The Archbishop of Canterbury backed stricter gun controls in the wake of the Sandy Hook school massacre, saying the ready availability of weapons in a society where fear was already "rampant" pushed people to extreme violence.
Delivering BBC Radio 4's Thought for the Day, Dr Rowan Williams also warned that Britain had "better not be complacent" about the gang-related gun and knife crime affecting its own youngsters.
A minute's silence was held in America yesterday to remember the 20 children and six adult victims of the Connecticut shootings which have thrust the fraught gun control debate back into the political spotlight.
In a defiant response, the National Rifle Association said the answer was arming teachers.
Dr Williams said it was hard to "say and sing the words of this joyful season while we think of lives cut so brutally short and of the unimaginable loss and trauma suffered by parents.
"Nearly 6,000 children and teenagers were killed by firearms in the USA in just two years.
"And we had better not be complacent about the issues of gun and knife crime affecting people in our own cities here.
"In the UK, the question is how we push back against gang culture by giving people the acceptance and respect they deserve so that they don't look for it in destructive places.
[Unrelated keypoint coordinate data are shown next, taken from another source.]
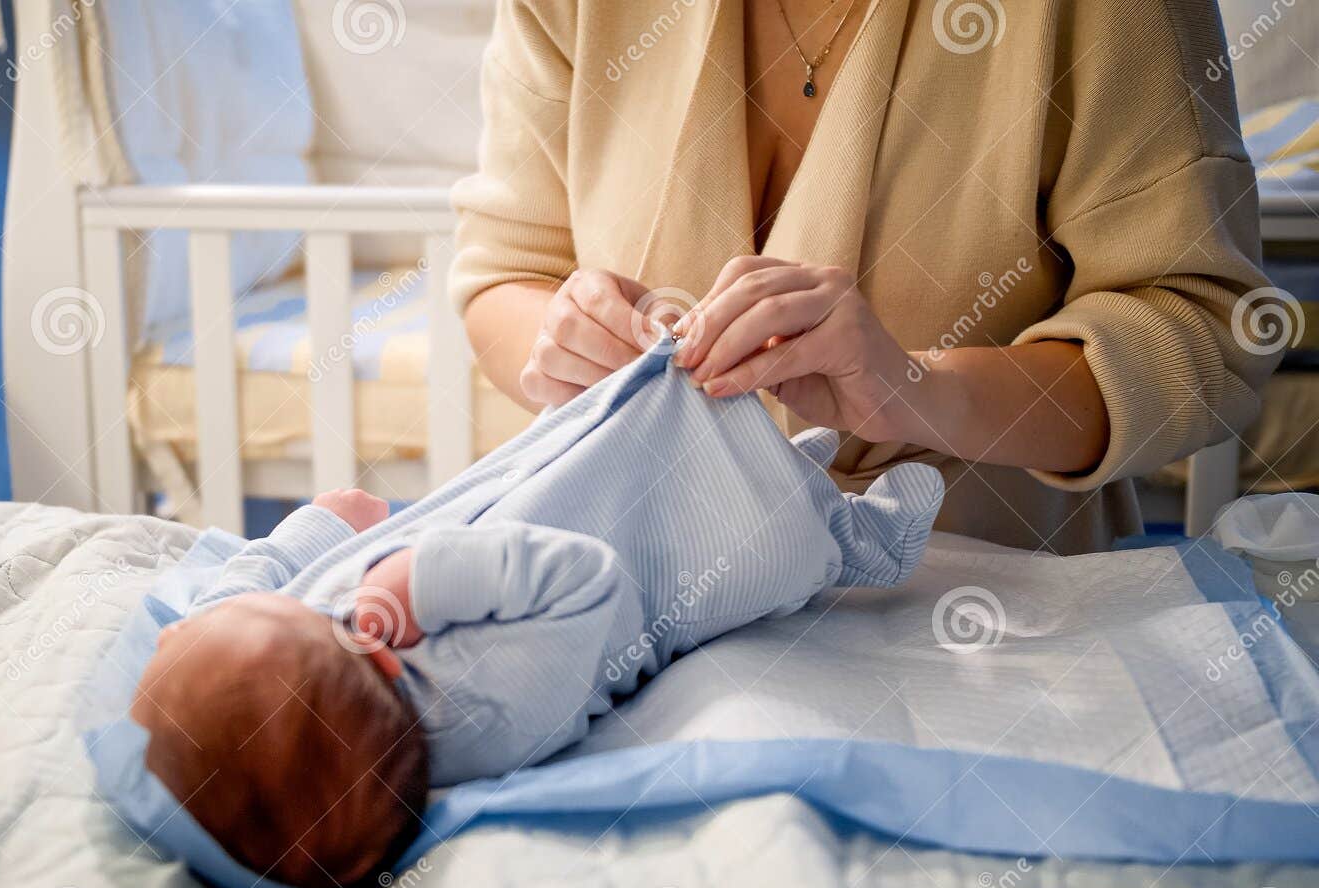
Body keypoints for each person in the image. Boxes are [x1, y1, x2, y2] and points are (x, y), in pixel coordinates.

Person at [453, 0, 1279, 554]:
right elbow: (505, 273)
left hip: (991, 616)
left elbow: (1203, 326)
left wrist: (925, 390)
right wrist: (565, 341)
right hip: (635, 591)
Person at [129, 335, 945, 888]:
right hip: (667, 554)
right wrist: (421, 579)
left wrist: (317, 527)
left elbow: (240, 602)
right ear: (375, 658)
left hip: (557, 482)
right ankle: (866, 535)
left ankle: (799, 467)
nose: (177, 631)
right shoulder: (491, 712)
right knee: (772, 532)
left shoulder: (285, 666)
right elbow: (589, 583)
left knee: (624, 427)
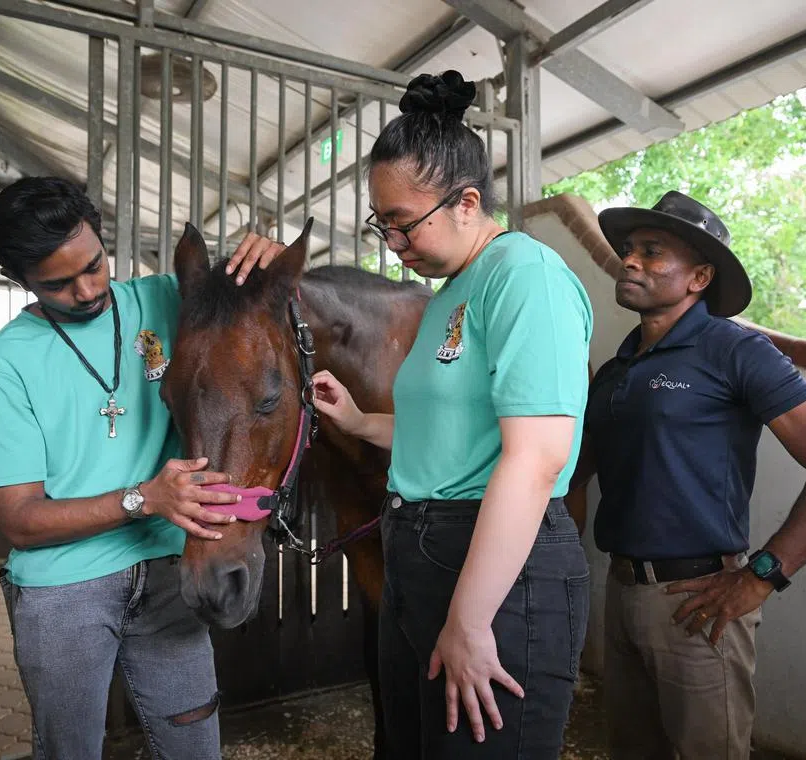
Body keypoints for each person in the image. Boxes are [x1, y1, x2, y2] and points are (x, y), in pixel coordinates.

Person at [311, 70, 594, 759]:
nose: (393, 245)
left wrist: (470, 620)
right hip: (420, 551)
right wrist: (357, 423)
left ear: (467, 202)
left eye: (404, 224)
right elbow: (450, 432)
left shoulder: (525, 275)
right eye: (383, 225)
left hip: (498, 567)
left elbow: (535, 458)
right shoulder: (449, 292)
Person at [0, 176, 283, 759]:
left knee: (196, 747)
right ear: (20, 280)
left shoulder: (166, 299)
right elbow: (20, 520)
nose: (87, 290)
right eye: (58, 284)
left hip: (167, 574)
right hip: (64, 592)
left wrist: (268, 255)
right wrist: (144, 499)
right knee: (71, 751)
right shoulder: (3, 366)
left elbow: (254, 315)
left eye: (95, 265)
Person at [571, 190, 806, 758]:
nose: (631, 260)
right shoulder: (616, 370)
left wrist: (761, 576)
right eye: (630, 249)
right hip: (620, 590)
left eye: (653, 251)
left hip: (698, 601)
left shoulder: (736, 352)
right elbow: (574, 474)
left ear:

"In the United States the question is of course about gun laws - one of the most polarising issues in American politics," he said.
While individuals made the choice to use guns "it makes a difference to people what weapons are at hand for them to use and even more what happens to people in a culture where fear is rampant and the default response to frightening or unsettling situations or personal tensions is violence and the threat of violence," he said.
"People use guns but, in a sense, guns use people too. When we have the technology for violence easily to hand, our choices are skewed and we are more vulnerable to being manipulated into violent action."
He went on: "Perhaps it is true that if all you have is a gun everything looks like a target. But if all you have is the child's openness and willingness to be loved, everything looks like a promise.
"Control of the weapons trade is a start but what will really make a difference is dealing with fear and the pressure to release our anxiety and tension at the expense of others."